Voici quelques mois, Thomas Clerc publiait Intérieur, roman-concept qui consistait en une visite méticuleuse et exhaustive de son petit appartement parisien. Sur un mode à première vue comparable, Jean-Jacques Salgon propose aujourd’hui Place de l’Oie, récit structuré autour d’une visite de sa vieille maison des Vans, en Ardèche, du couloir de l’entrée à la mezzanine, deux étages plus haut. Mais les similitudes ne vont guère plus loin : autant le roman de Thomas Clerc était parisien, urbain, sonore, tourné vers le présent, avec une sorte de performance romanesque à la clef (celle, précisément, d’arriver à écrire un vrai roman d’intérieur en se tenant obstinément à son programme), autant le récit de Jean-Jacques Salgon est provincial, nostalgique, silencieux, tourné vers le passé, avec une mythologie des lieux de mémoire et du souvenir qui transpire des lieux et des objets.
« La maison, dit-il, c’est aussi l’endroit qui favorise la remémoration, par cette sorte de neutralisation de l’état d’alerte permanente dans lequel, au contraire, le voyage ou la vie extérieure nous plongent.
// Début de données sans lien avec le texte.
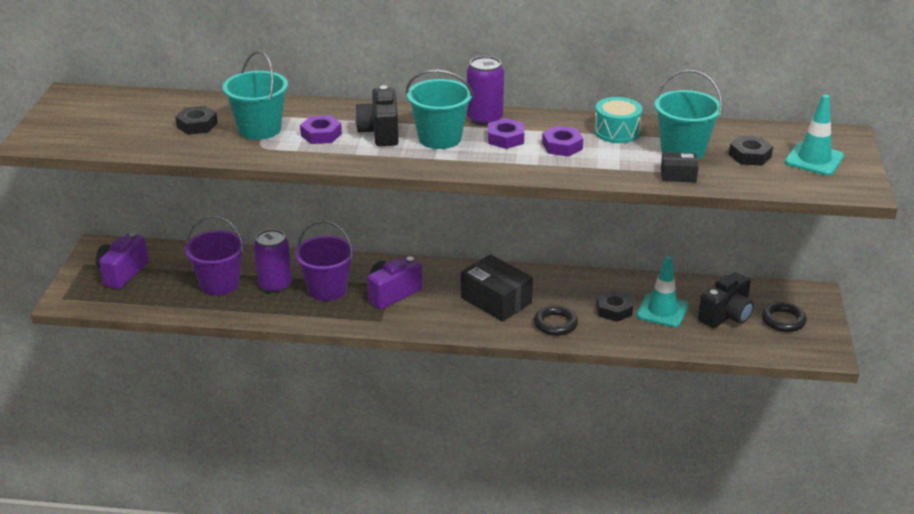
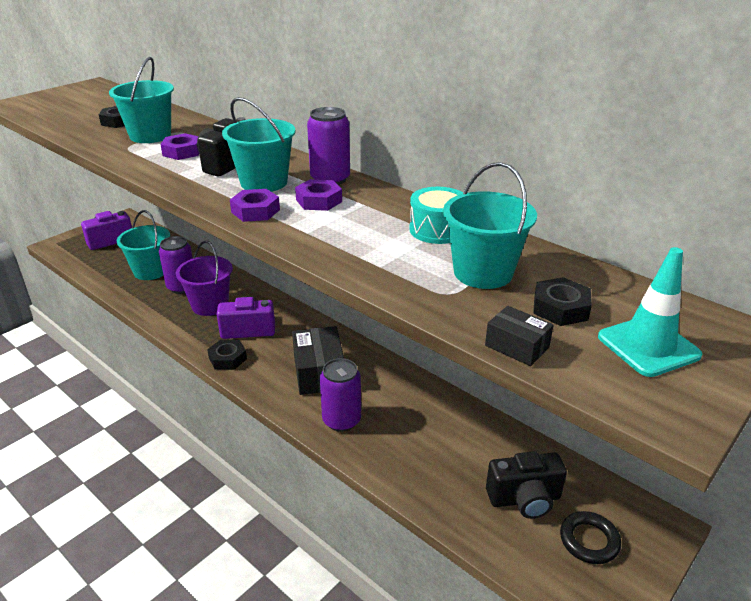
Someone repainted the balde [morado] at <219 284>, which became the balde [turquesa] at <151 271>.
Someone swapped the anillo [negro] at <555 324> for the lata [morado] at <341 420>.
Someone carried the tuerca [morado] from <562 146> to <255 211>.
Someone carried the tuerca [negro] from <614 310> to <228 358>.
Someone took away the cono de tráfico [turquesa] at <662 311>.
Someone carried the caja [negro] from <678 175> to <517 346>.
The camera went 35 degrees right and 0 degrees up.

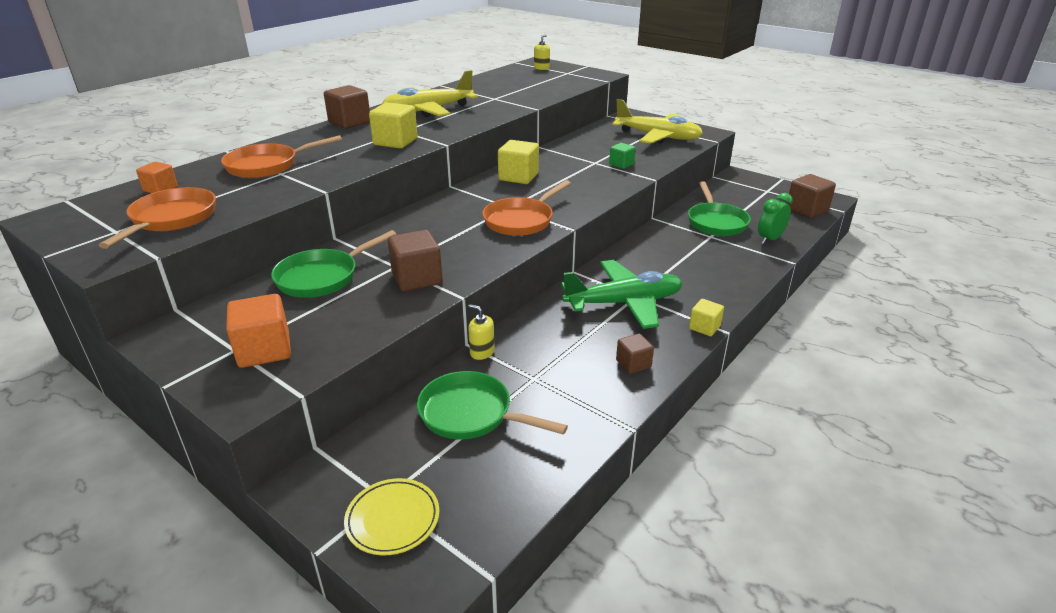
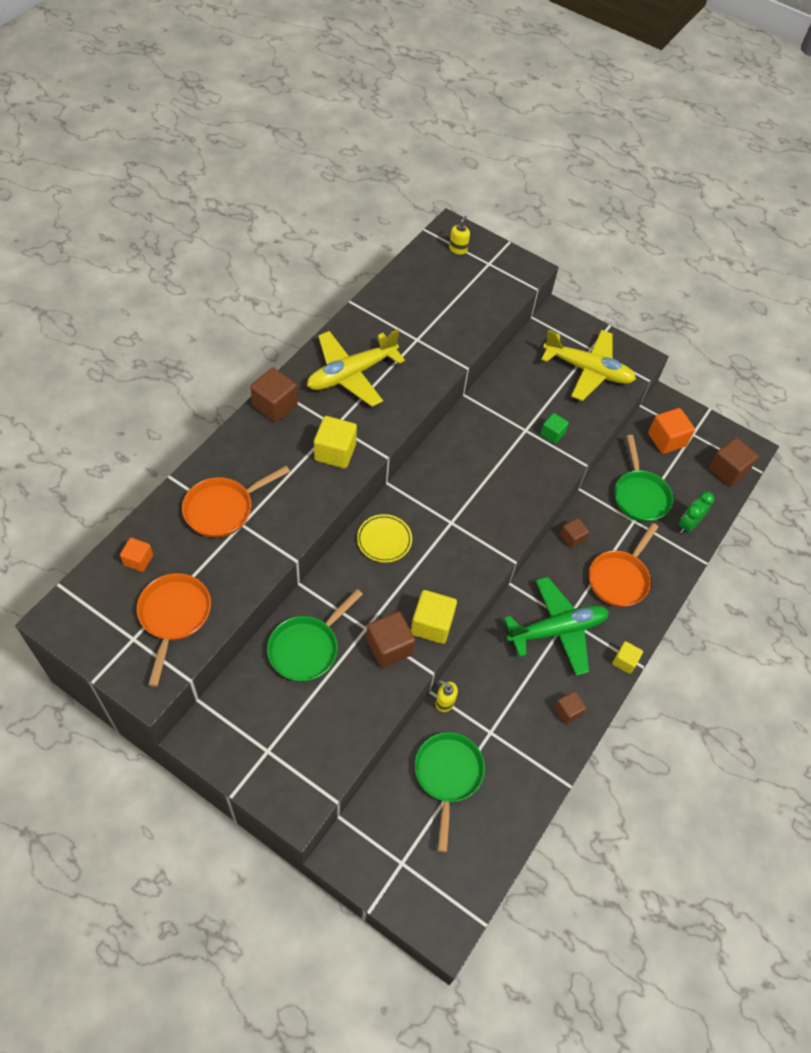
Someone carried the cubo [naranja] from <264 350> to <666 440>.
Someone carried the plato [amarillo] from <393 519> to <384 540>.
Someone rotated the sartén [verde] at <471 414> by 75 degrees clockwise.
Someone carried the sartén [naranja] from <521 220> to <619 578>.
Someone carried the cubo [amarillo] from <518 177> to <432 624>.
Someone put down the cubo [marrón] at <572 538>.
The camera went 10 degrees left and 25 degrees up.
Dans la maison, les choses du dehors et le temps passé peuvent faire retour, souvent métamorphosées par le séjour plus ou moins long qu’elles ont fait dans notre mémoire ». Et tandis que Clerc se donnait pour tâche de coller à la réalité sensible de son environnement, en s’empêchant la dérive, Salgon fait précisément l’inverse, chaque pièce, chaque cadre au mur, chaque guéridon dans un coin fournissant chez lui le prétexte à un souvenir de voyage (l’Afrique, l’Asie), à l’exposé d’un épisode du passé (l’enfance, les années 1970 à Paris), à une anecdote plus ou moins lointaine, dans le temps (les enfants de François Ier) ou dans l’espace (la cosmologie et l’univers en expansion).
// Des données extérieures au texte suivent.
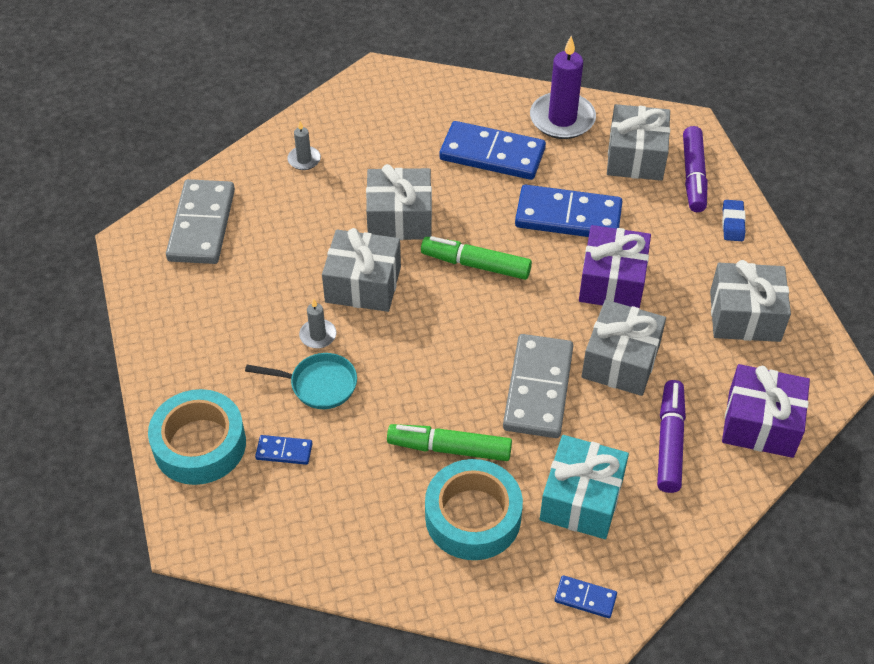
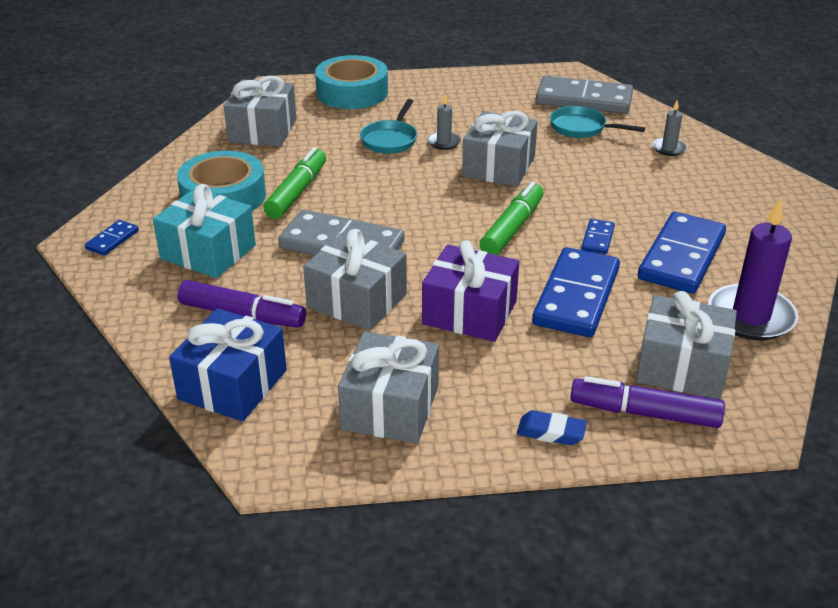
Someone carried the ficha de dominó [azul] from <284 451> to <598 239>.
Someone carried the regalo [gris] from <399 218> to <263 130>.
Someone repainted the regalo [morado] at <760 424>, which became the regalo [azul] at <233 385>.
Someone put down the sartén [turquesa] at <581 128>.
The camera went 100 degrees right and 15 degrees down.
Plein de coq-à-l’âne (c’est son principe même), de digressions, ce livre marabout-de-ficelle possède à la fois une odeur de renfermé charmante (vieilles pièces, vieilles pierres, vieux bibelots aimés : « Si je pouvais, confesse l’auteur, je servirai volontiers une salade dans une céramique sigillée gallo-romaine ») et un réel souffle d’air exotique (destinations lointaines, souvenirs ensoleillés) ; dans un style parfait, il se présente au fond comme une réflexion sur l’intérieur et l’extérieur, là où nous habitons et ce qui nous habite. « J’ai décoré ma maison comme on écrit un livre », conclut Salgon, et on suppose que l’aveu est réversible : il a écrit son livre comme on décore une maison, « simplement pour tenter de rendre une vie habitable, pour tenter d’habiter une vie qui sans cesse fuyait ».